Compsci 6/101, Fall 2011, Lab 6

Stock Trading and Graphs


On May 6, 2010, a computer glitch caused the Dow Jones stock market value to drop by and then regain over 400 points all in a span of a few minutes. The stock market is increasingly run by computers, and it's important that programs which interact with the stock market do not have mistakes in them.
Photo from Geekosystem.

During today's lab, we'll be thinking about the stock market, and ways of visualizing data. We will be getting our stock data from Yahoo, but we have collected some sample data from that site already which you can snarf to start your project. Note, the only code provided is stub function declarations, so you will be developing it essentially from scratch (or from past class examples or projects if you want).

Turn in this page for your group

Part I: Working with file data

Write a function, get_stock_data, that reads a stock data file into a Python list of tuples that can be used in our future computations. Your function should return a list of tuples, where each tuple has the form (date, price, volume) denoting the date of the data, the closing price of the stock that day, and the number of shares of the stock that were traded that day (the data file contains more information than that so you will need to do work to get only those three fields). These tuples should be sorted in the list from the earliest to most recent date. The stock symbol/name is not part of this tuple. For example:

data = get_stock_data("goog")
returns a list part of which is shown below. Note the list contains elements each of which is one of the described three-tuples.
[('2010-01-04', 626.75, 1956200), ('2010-01-05', 623.9901,
3004700), ('2010-01-06', 608.259, 3978700), ...
To find the maximum price in a list of these tuples the function get_max_price below should work on the data returned above:
def get_max_price(data): return max([s[1] for s in data])
  1. In the function get_max_price above, why is the expression s[1] used to access the price?
  2. Write a function date_of_max_price, which takes as a parameter a list of tuples and returns the date on which the stock was at its highest price. You should be able to use it like this:
    data = get_stock_data("goog") print date_of_max_price(data)
  3. It is easy to get confused with all the tuple[0]'s and tuple[1]'s used to access date and price of a tuple. Using getter functions can be helpful to add semantic meaning to your code:
    def price(tuple): return tuple[1]
    Now, you can call price(tuple) without worrying about which index goes to what. idea. Rewriting get_max_price to use this getter:
    def get_max_price(data): return max([price(s) for s in data])
    What does a getter function to get the number of shares traded look like?

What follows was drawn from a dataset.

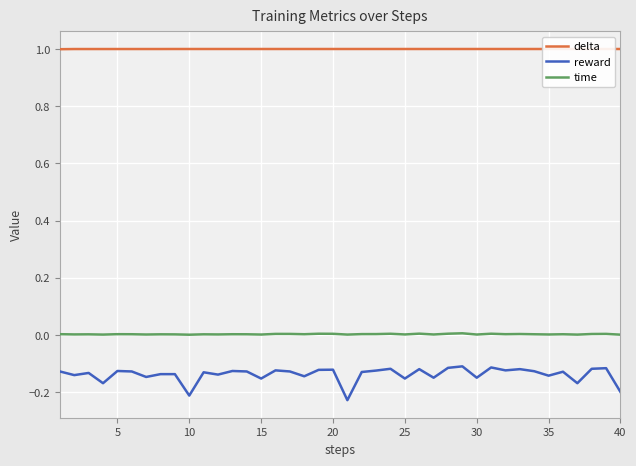

What are all the series names shown in the legend?

delta, reward, time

  4. Now, fill in the average_price function. It will take a list of tuples (in pracitce this might be a slice of all the data), and return the average price of the stock in the list. This will be the basis of our moving average: as an example, we could call average_price(data[i-10:i]) to get the average price for the past 10 days before day i. If you want an added challenge, see if you can squeeze the body of this function onto a single line.

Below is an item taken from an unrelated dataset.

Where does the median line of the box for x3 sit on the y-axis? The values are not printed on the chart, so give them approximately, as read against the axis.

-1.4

Part II: Plotting the data

At this point, it's time to introduce another new module: the matplotlib.pyplot library, which is used for plotting graphs. We have the matplotlib.pyplot library imported, and we can use it to graph things. For the sake of convenience, we have used the as keyword when importing the module so that we can call it plt instead of its full name. The simplest form of graph is to call the plot function with a list of data that you want to plot, and then call the show function. There are several ways to use the plot function, but the one we will focus on is passing 2 lists as arguments to it, one of x-values and one of y-values (the two lists must have the same length). As an example, the code plt.plot([0,1,2], [2,3,5]) followed by the code plt.show() will plot a line segment from the point (0,2) to (1,3) and another line segment from (1,3) to (2,5). Remember to call plt.show(), or else your graph will not actually be displayed!

  1. To show that you understand how to plot data, write the function plot_prices, which takes in a list of tuples of stock data and plots all the prices of this data. This is to say, the x-values will be the indices in the list, and the y-values will be the prices at those indices.

Now, let's tie all of this together. A common metric that stock analysts use is a moving average, which is the average price of the stock over the past N days (N is a number like 10, or 30, or 60). If the stock's current price is significantly higher than its moving average, consider selling it. If the price is significantly lower than its moving average, consider buying. This is the basic strategy we will use to simulate buying and selling stock.

  1. Write a function, plot_price_vs_average, which makes a graph of this information. For each day, it should subtract the current stock price from the average price of the previous 10 days, and then show a graph of all these values.
  2. It is usually a bad idea to have "magic numbers" in your code; code is more flexible and extensible if all such numbers are replaced with variables. Modify plot_price_vs_average so that the number of days used in the average is an argument to the function.